--- Records for the task ---

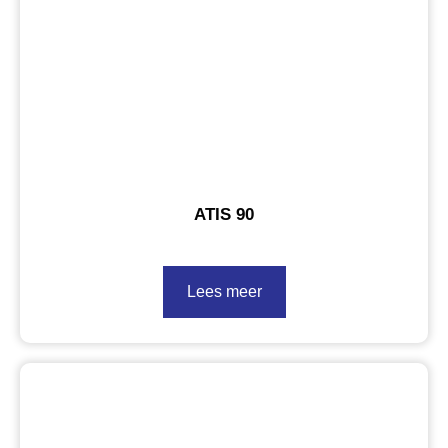
ATIS 90
Lees meer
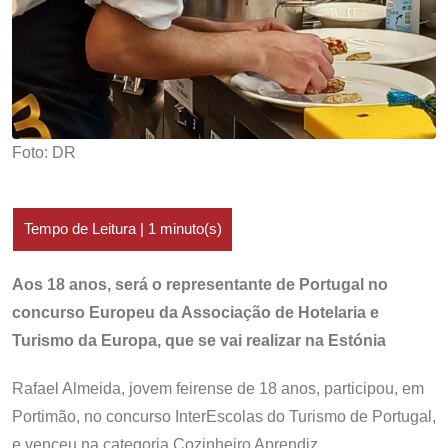
Foto: DR
Aos 18 anos, será o representante de Portugal no
concurso Europeu da Associação de Hotelaria e
Turismo da Europa, que se vai realizar na Estónia
Rafael Almeida, jovem feirense de 18 anos, participou, em
Portimão, no concurso InterEscolas do Turismo de Portugal,
e venceu na categoria Cozinheiro Aprendiz.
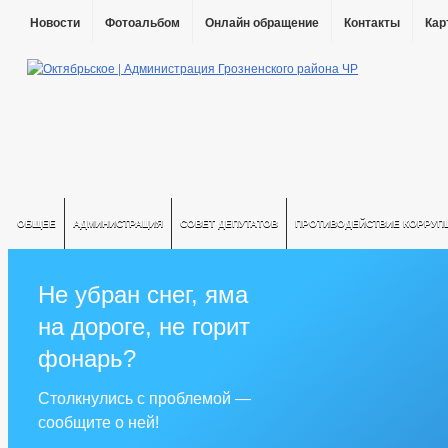
Новости
Фотоальбом
Онлайн обращение
Контакты
Кар
ОБЩЕЕ
АДМИНИСТРАЦИЯ
СОВЕТ ДЕПУТАТОВ
ПРОТИВОДЕЙСТВИЕ КОРРУП
Не убран снег, яма
на дороге, не горит
фонарь?
Столкнулись с проблемой —
сообщите о ней!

---

The problem:
Search the material above for lines containing the string "Turismo", then pull them out.

Reply:
Turismo da Europa, que se vai realizar na Estónia
Portimão, no concurso InterEscolas do Turismo de Portugal,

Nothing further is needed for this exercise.